• The input:
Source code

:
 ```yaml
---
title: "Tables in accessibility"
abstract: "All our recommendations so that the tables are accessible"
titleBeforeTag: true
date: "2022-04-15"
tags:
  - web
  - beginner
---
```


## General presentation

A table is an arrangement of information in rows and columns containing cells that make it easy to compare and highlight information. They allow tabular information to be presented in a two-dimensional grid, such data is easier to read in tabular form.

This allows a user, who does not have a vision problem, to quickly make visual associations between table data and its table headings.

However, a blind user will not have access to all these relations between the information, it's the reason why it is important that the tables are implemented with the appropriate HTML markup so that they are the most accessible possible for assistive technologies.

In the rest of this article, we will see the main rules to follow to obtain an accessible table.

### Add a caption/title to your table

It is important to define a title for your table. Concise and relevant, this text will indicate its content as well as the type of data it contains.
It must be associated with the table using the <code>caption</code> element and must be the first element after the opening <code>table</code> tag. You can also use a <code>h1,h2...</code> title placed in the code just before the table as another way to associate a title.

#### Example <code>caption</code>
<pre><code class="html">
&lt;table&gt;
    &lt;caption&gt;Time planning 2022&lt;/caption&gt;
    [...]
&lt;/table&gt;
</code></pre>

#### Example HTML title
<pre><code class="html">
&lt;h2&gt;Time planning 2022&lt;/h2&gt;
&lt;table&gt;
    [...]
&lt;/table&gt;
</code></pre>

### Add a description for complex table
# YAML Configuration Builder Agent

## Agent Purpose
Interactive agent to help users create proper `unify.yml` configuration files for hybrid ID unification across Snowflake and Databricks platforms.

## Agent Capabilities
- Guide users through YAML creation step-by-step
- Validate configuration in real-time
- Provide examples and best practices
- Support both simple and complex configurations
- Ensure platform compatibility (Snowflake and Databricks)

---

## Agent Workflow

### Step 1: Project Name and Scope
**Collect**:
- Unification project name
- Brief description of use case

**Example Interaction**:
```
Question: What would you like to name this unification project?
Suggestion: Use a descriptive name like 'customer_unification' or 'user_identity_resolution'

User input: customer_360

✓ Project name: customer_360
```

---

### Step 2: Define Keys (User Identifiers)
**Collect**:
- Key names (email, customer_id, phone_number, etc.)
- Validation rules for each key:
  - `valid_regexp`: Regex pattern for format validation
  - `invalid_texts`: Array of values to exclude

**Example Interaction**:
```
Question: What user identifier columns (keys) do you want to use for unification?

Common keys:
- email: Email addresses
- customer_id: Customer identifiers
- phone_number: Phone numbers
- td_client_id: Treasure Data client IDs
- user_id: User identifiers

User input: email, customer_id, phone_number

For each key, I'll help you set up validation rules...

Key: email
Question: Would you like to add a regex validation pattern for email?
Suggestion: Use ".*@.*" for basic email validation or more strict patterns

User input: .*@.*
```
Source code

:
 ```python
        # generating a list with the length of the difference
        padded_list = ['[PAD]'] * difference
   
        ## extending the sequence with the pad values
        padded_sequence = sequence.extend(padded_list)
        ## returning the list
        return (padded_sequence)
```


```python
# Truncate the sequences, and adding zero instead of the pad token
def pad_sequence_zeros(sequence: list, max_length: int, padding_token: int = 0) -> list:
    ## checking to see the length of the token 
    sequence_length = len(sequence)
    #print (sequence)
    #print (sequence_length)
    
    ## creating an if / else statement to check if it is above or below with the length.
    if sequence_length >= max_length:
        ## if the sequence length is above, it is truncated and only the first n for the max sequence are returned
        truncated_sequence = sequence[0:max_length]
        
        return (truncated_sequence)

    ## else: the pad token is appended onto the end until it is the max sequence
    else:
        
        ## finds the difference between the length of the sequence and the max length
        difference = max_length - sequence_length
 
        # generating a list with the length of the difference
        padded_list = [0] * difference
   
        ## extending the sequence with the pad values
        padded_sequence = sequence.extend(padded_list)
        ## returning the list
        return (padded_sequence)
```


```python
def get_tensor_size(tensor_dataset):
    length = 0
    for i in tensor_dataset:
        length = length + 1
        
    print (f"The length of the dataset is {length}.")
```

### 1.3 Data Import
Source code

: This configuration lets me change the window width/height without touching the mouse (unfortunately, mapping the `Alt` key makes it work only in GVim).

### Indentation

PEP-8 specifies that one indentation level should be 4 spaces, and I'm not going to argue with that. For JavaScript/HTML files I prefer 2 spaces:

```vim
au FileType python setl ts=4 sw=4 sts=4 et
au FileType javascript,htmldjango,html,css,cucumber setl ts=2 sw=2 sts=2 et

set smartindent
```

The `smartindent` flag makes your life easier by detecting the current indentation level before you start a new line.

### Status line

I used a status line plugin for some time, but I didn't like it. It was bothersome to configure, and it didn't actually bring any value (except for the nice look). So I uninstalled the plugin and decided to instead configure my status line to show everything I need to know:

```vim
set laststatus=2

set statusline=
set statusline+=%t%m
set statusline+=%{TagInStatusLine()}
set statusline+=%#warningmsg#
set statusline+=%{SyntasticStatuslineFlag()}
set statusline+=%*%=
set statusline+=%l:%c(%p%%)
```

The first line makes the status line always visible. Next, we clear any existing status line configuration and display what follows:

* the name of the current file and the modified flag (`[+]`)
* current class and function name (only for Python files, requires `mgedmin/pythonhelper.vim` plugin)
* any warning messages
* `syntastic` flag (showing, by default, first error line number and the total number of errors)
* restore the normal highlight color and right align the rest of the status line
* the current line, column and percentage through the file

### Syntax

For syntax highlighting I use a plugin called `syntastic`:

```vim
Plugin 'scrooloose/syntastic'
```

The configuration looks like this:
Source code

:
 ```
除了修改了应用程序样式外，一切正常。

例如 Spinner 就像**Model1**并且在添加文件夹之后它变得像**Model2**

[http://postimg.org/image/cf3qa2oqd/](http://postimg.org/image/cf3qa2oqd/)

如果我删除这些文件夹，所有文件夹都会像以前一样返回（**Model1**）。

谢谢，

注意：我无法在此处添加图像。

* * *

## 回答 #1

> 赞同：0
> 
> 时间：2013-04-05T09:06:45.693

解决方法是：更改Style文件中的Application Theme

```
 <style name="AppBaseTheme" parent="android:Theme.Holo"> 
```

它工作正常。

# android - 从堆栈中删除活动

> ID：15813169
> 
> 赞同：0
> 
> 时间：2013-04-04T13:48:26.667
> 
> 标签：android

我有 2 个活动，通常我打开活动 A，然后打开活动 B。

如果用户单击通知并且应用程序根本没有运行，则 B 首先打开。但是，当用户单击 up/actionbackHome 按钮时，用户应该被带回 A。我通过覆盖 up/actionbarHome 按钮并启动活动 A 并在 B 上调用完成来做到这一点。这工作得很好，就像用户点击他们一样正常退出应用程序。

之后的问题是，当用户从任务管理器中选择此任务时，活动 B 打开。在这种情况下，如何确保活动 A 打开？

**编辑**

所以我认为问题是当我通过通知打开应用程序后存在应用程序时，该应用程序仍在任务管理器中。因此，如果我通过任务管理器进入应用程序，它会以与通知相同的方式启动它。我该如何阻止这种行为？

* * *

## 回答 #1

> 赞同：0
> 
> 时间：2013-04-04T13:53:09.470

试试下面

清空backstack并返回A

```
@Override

• Task instructions: Start to finish, give the listing again exactly.

• Written solution:
Source code

:
 ```yaml
---
title: "Tables in accessibility"
abstract: "All our recommendations so that the tables are accessible"
titleBeforeTag: true
date: "2022-04-15"
tags:
  - web
  - beginner
---
```


## General presentation

A table is an arrangement of information in rows and columns containing cells that make it easy to compare and highlight information. They allow tabular information to be presented in a two-dimensional grid, such data is easier to read in tabular form.

This allows a user, who does not have a vision problem, to quickly make visual associations between table data and its table headings.

However, a blind user will not have access to all these relations between the information, it's the reason why it is important that the tables are implemented with the appropriate HTML markup so that they are the most accessible possible for assistive technologies.

In the rest of this article, we will see the main rules to follow to obtain an accessible table.

### Add a caption/title to your table

It is important to define a title for your table. Concise and relevant, this text will indicate its content as well as the type of data it contains.
It must be associated with the table using the <code>caption</code> element and must be the first element after the opening <code>table</code> tag. You can also use a <code>h1,h2...</code> title placed in the code just before the table as another way to associate a title.

#### Example <code>caption</code>
<pre><code class="html">
&lt;table&gt;
    &lt;caption&gt;Time planning 2022&lt;/caption&gt;
    [...]
&lt;/table&gt;
</code></pre>

#### Example HTML title
<pre><code class="html">
&lt;h2&gt;Time planning 2022&lt;/h2&gt;
&lt;table&gt;
    [...]
&lt;/table&gt;
</code></pre>

### Add a description for complex table
# YAML Configuration Builder Agent

## Agent Purpose
Interactive agent to help users create proper `unify.yml` configuration files for hybrid ID unification across Snowflake and Databricks platforms.

## Agent Capabilities
- Guide users through YAML creation step-by-step
- Validate configuration in real-time
- Provide examples and best practices
- Support both simple and complex configurations
- Ensure platform compatibility (Snowflake and Databricks)

---

## Agent Workflow

### Step 1: Project Name and Scope
**Collect**:
- Unification project name
- Brief description of use case

**Example Interaction**:
```
Question: What would you like to name this unification project?
Suggestion: Use a descriptive name like 'customer_unification' or 'user_identity_resolution'

User input: customer_360

✓ Project name: customer_360
```

---

### Step 2: Define Keys (User Identifiers)
**Collect**:
- Key names (email, customer_id, phone_number, etc.)
- Validation rules for each key:
  - `valid_regexp`: Regex pattern for format validation
  - `invalid_texts`: Array of values to exclude

**Example Interaction**:
```
Question: What user identifier columns (keys) do you want to use for unification?

Common keys:
- email: Email addresses
- customer_id: Customer identifiers
- phone_number: Phone numbers
- td_client_id: Treasure Data client IDs
- user_id: User identifiers

User input: email, customer_id, phone_number

For each key, I'll help you set up validation rules...

Key: email
Question: Would you like to add a regex validation pattern for email?
Suggestion: Use ".*@.*" for basic email validation or more strict patterns

User input: .*@.*
```
Source code

:
 ```python
        # generating a list with the length of the difference
        padded_list = ['[PAD]'] * difference
   
        ## extending the sequence with the pad values
        padded_sequence = sequence.extend(padded_list)
        ## returning the list
        return (padded_sequence)
```


```python
# Truncate the sequences, and adding zero instead of the pad token
def pad_sequence_zeros(sequence: list, max_length: int, padding_token: int = 0) -> list:
    ## checking to see the length of the token 
    sequence_length = len(sequence)
    #print (sequence)
    #print (sequence_length)
    
    ## creating an if / else statement to check if it is above or below with the length.
    if sequence_length >= max_length:
        ## if the sequence length is above, it is truncated and only the first n for the max sequence are returned
        truncated_sequence = sequence[0:max_length]
        
        return (truncated_sequence)

    ## else: the pad token is appended onto the end until it is the max sequence
    else:
        
        ## finds the difference between the length of the sequence and the max length
        difference = max_length - sequence_length
 
        # generating a list with the length of the difference
        padded_list = [0] * difference
   
        ## extending the sequence with the pad values
        padded_sequence = sequence.extend(padded_list)
        ## returning the list
        return (padded_sequence)
```


```python
def get_tensor_size(tensor_dataset):
    length = 0
    for i in tensor_dataset:
        length = length + 1
        
    print (f"The length of the dataset is {length}.")
```

### 1.3 Data Import
Source code

: This configuration lets me change the window width/height without touching the mouse (unfortunately, mapping the `Alt` key makes it work only in GVim).

### Indentation

PEP-8 specifies that one indentation level should be 4 spaces, and I'm not going to argue with that. For JavaScript/HTML files I prefer 2 spaces:

```vim
au FileType python setl ts=4 sw=4 sts=4 et
au FileType javascript,htmldjango,html,css,cucumber setl ts=2 sw=2 sts=2 et

set smartindent
```

The `smartindent` flag makes your life easier by detecting the current indentation level before you start a new line.

### Status line

I used a status line plugin for some time, but I didn't like it. It was bothersome to configure, and it didn't actually bring any value (except for the nice look). So I uninstalled the plugin and decided to instead configure my status line to show everything I need to know:

```vim
set laststatus=2

set statusline=
set statusline+=%t%m
set statusline+=%{TagInStatusLine()}
set statusline+=%#warningmsg#
set statusline+=%{SyntasticStatuslineFlag()}
set statusline+=%*%=
set statusline+=%l:%c(%p%%)
```

The first line makes the status line always visible. Next, we clear any existing status line configuration and display what follows:

* the name of the current file and the modified flag (`[+]`)
* current class and function name (only for Python files, requires `mgedmin/pythonhelper.vim` plugin)
* any warning messages
* `syntastic` flag (showing, by default, first error line number and the total number of errors)
* restore the normal highlight color and right align the rest of the status line
* the current line, column and percentage through the file

### Syntax

For syntax highlighting I use a plugin called `syntastic`:

```vim
Plugin 'scrooloose/syntastic'
```

The configuration looks like this:
Source code

:
 ```
除了修改了应用程序样式外，一切正常。

例如 Spinner 就像**Model1**并且在添加文件夹之后它变得像**Model2**

[http://postimg.org/image/cf3qa2oqd/](http://postimg.org/image/cf3qa2oqd/)

如果我删除这些文件夹，所有文件夹都会像以前一样返回（**Model1**）。

谢谢，

注意：我无法在此处添加图像。

* * *

## 回答 #1

> 赞同：0
> 
> 时间：2013-04-05T09:06:45.693

解决方法是：更改Style文件中的Application Theme

```
 <style name="AppBaseTheme" parent="android:Theme.Holo"> 
```

它工作正常。

# android - 从堆栈中删除活动

> ID：15813169
> 
> 赞同：0
> 
> 时间：2013-04-04T13:48:26.667
> 
> 标签：android

我有 2 个活动，通常我打开活动 A，然后打开活动 B。

如果用户单击通知并且应用程序根本没有运行，则 B 首先打开。但是，当用户单击 up/actionbackHome 按钮时，用户应该被带回 A。我通过覆盖 up/actionbarHome 按钮并启动活动 A 并在 B 上调用完成来做到这一点。这工作得很好，就像用户点击他们一样正常退出应用程序。

之后的问题是，当用户从任务管理器中选择此任务时，活动 B 打开。在这种情况下，如何确保活动 A 打开？

**编辑**

所以我认为问题是当我通过通知打开应用程序后存在应用程序时，该应用程序仍在任务管理器中。因此，如果我通过任务管理器进入应用程序，它会以与通知相同的方式启动它。我该如何阻止这种行为？

* * *

## 回答 #1

> 赞同：0
> 
> 时间：2013-04-04T13:53:09.470

试试下面

清空backstack并返回A

```
@Override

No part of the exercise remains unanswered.